Saved entries
#####

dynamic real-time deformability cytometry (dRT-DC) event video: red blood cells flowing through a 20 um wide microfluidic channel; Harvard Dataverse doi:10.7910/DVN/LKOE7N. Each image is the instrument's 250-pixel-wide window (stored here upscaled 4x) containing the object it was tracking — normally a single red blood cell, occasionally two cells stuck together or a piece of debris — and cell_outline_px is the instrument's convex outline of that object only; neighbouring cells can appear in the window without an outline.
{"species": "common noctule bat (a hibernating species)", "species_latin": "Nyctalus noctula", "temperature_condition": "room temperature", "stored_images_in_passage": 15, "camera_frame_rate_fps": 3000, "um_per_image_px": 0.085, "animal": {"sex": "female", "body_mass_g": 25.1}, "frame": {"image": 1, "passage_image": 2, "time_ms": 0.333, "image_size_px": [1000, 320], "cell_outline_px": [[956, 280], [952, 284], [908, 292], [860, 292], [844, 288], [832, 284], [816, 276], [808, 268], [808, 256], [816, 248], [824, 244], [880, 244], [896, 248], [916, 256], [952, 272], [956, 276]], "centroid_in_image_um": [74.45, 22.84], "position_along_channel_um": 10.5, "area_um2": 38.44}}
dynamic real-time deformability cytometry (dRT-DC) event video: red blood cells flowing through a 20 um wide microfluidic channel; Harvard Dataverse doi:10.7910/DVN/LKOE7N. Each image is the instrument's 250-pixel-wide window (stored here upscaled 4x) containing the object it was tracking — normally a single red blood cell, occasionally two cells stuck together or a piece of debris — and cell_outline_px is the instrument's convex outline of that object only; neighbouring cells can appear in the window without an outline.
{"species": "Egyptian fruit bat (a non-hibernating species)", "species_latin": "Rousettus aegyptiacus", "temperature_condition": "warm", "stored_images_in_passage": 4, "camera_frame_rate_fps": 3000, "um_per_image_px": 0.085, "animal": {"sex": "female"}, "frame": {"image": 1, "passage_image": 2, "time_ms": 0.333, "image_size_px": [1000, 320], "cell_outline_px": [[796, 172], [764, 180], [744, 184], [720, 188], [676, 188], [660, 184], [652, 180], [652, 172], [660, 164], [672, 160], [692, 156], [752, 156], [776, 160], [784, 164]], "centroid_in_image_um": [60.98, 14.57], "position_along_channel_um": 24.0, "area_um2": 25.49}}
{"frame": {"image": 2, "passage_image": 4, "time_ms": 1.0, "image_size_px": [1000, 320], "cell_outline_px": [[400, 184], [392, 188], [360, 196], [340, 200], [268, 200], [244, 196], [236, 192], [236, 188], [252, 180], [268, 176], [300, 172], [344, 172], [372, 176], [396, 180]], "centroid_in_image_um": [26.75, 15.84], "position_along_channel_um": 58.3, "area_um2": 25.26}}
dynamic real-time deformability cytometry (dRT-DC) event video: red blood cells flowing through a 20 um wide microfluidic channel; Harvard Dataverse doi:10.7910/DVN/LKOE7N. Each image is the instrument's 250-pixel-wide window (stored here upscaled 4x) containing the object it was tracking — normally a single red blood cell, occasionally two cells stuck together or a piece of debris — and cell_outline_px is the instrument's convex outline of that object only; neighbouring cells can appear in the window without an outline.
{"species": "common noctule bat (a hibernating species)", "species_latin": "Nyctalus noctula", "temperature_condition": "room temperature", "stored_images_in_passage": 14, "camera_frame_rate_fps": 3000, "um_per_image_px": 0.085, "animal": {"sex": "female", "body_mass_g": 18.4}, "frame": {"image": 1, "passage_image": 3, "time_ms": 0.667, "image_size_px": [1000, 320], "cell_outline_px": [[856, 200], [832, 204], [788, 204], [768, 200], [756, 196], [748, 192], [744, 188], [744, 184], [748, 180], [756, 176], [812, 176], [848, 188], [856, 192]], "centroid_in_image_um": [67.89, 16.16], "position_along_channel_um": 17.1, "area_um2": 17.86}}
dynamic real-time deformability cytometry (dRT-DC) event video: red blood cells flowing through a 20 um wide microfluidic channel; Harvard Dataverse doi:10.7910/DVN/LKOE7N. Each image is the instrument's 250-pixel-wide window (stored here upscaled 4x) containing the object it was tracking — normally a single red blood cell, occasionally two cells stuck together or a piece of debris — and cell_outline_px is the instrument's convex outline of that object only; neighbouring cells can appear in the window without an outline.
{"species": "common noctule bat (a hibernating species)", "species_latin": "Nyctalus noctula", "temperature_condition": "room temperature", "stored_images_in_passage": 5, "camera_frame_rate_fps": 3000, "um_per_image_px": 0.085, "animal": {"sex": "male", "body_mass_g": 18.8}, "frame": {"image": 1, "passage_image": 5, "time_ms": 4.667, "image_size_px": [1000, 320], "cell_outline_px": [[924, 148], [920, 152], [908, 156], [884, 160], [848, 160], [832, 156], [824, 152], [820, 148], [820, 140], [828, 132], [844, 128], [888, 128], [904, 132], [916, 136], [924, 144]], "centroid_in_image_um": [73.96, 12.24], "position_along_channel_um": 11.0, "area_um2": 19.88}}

#####

Repeat every entry word for word.

dynamic real-time deformability cytometry (dRT-DC) event video: red blood cells flowing through a 20 um wide microfluidic channel; Harvard Dataverse doi:10.7910/DVN/LKOE7N. Each image is the instrument's 250-pixel-wide window (stored here upscaled 4x) containing the object it was tracking — normally a single red blood cell, occasionally two cells stuck together or a piece of debris — and cell_outline_px is the instrument's convex outline of that object only; neighbouring cells can appear in the window without an outline.
{"species": "common noctule bat (a hibernating species)", "species_latin": "Nyctalus noctula", "temperature_condition": "room temperature", "stored_images_in_passage": 15, "camera_frame_rate_fps": 3000, "um_per_image_px": 0.085, "animal": {"sex": "female", "body_mass_g": 25.1}, "frame": {"image": 1, "passage_image": 2, "time_ms": 0.333, "image_size_px": [1000, 320], "cell_outline_px": [[956, 280], [952, 284], [908, 292], [860, 292], [844, 288], [832, 284], [816, 276], [808, 268], [808, 256], [816, 248], [824, 244], [880, 244], [896, 248], [916, 256], [952, 272], [956, 276]], "centroid_in_image_um": [74.45, 22.84], "position_along_channel_um": 10.5, "area_um2": 38.44}}
dynamic real-time deformability cytometry (dRT-DC) event video: red blood cells flowing through a 20 um wide microfluidic channel; Harvard Dataverse doi:10.7910/DVN/LKOE7N. Each image is the instrument's 250-pixel-wide window (stored here upscaled 4x) containing the object it was tracking — normally a single red blood cell, occasionally two cells stuck together or a piece of debris — and cell_outline_px is the instrument's convex outline of that object only; neighbouring cells can appear in the window without an outline.
{"species": "Egyptian fruit bat (a non-hibernating species)", "species_latin": "Rousettus aegyptiacus", "temperature_condition": "warm", "stored_images_in_passage": 4, "camera_frame_rate_fps": 3000, "um_per_image_px": 0.085, "animal": {"sex": "female"}, "frame": {"image": 1, "passage_image": 2, "time_ms": 0.333, "image_size_px": [1000, 320], "cell_outline_px": [[796, 172], [764, 180], [744, 184], [720, 188], [676, 188], [660, 184], [652, 180], [652, 172], [660, 164], [672, 160], [692, 156], [752, 156], [776, 160], [784, 164]], "centroid_in_image_um": [60.98, 14.57], "position_along_channel_um": 24.0, "area_um2": 25.49}}
{"frame": {"image": 2, "passage_image": 4, "time_ms": 1.0, "image_size_px": [1000, 320], "cell_outline_px": [[400, 184], [392, 188], [360, 196], [340, 200], [268, 200], [244, 196], [236, 192], [236, 188], [252, 180], [268, 176], [300, 172], [344, 172], [372, 176], [396, 180]], "centroid_in_image_um": [26.75, 15.84], "position_along_channel_um": 58.3, "area_um2": 25.26}}
dynamic real-time deformability cytometry (dRT-DC) event video: red blood cells flowing through a 20 um wide microfluidic channel; Harvard Dataverse doi:10.7910/DVN/LKOE7N. Each image is the instrument's 250-pixel-wide window (stored here upscaled 4x) containing the object it was tracking — normally a single red blood cell, occasionally two cells stuck together or a piece of debris — and cell_outline_px is the instrument's convex outline of that object only; neighbouring cells can appear in the window without an outline.
{"species": "common noctule bat (a hibernating species)", "species_latin": "Nyctalus noctula", "temperature_condition": "room temperature", "stored_images_in_passage": 14, "camera_frame_rate_fps": 3000, "um_per_image_px": 0.085, "animal": {"sex": "female", "body_mass_g": 18.4}, "frame": {"image": 1, "passage_image": 3, "time_ms": 0.667, "image_size_px": [1000, 320], "cell_outline_px": [[856, 200], [832, 204], [788, 204], [768, 200], [756, 196], [748, 192], [744, 188], [744, 184], [748, 180], [756, 176], [812, 176], [848, 188], [856, 192]], "centroid_in_image_um": [67.89, 16.16], "position_along_channel_um": 17.1, "area_um2": 17.86}}
dynamic real-time deformability cytometry (dRT-DC) event video: red blood cells flowing through a 20 um wide microfluidic channel; Harvard Dataverse doi:10.7910/DVN/LKOE7N. Each image is the instrument's 250-pixel-wide window (stored here upscaled 4x) containing the object it was tracking — normally a single red blood cell, occasionally two cells stuck together or a piece of debris — and cell_outline_px is the instrument's convex outline of that object only; neighbouring cells can appear in the window without an outline.
{"species": "common noctule bat (a hibernating species)", "species_latin": "Nyctalus noctula", "temperature_condition": "room temperature", "stored_images_in_passage": 5, "camera_frame_rate_fps": 3000, "um_per_image_px": 0.085, "animal": {"sex": "male", "body_mass_g": 18.8}, "frame": {"image": 1, "passage_image": 5, "time_ms": 4.667, "image_size_px": [1000, 320], "cell_outline_px": [[924, 148], [920, 152], [908, 156], [884, 160], [848, 160], [832, 156], [824, 152], [820, 148], [820, 140], [828, 132], [844, 128], [888, 128], [904, 132], [916, 136], [924, 144]], "centroid_in_image_um": [73.96, 12.24], "position_along_channel_um": 11.0, "area_um2": 19.88}}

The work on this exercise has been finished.